Task directions –
Please copy the entries below word for word, leaving out any image.

(Source records)
==================================================

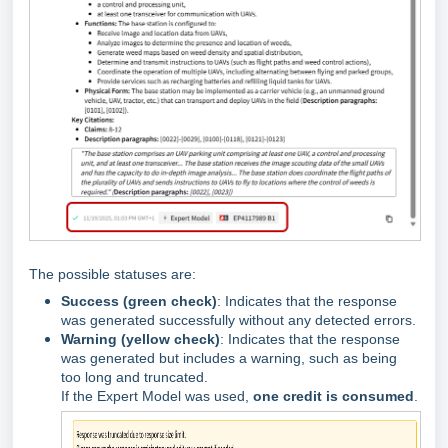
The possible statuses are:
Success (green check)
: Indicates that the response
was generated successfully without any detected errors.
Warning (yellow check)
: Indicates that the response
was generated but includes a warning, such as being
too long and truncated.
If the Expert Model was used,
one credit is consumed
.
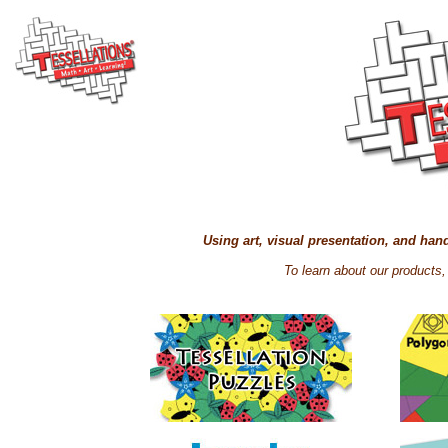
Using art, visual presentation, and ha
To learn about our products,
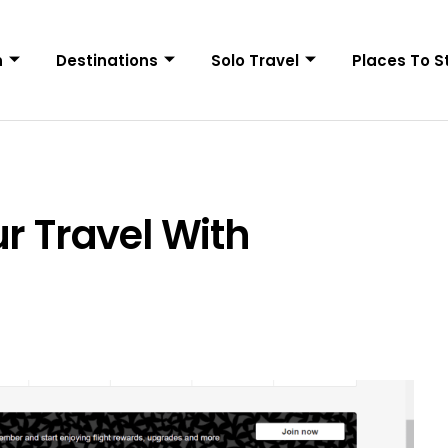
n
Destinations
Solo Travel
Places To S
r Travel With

==================================================

Response for this exercise –
The possible statuses are:
Success (green check)
: Indicates that the response
was generated successfully without any detected errors.
Warning (yellow check)
: Indicates that the response
was generated but includes a warning, such as being
too long and truncated.
If the Expert Model was used,
one credit is consumed
.
Using art, visual presentation, and ha
To learn about our products,
n
Destinations
Solo Travel
Places To S
r Travel With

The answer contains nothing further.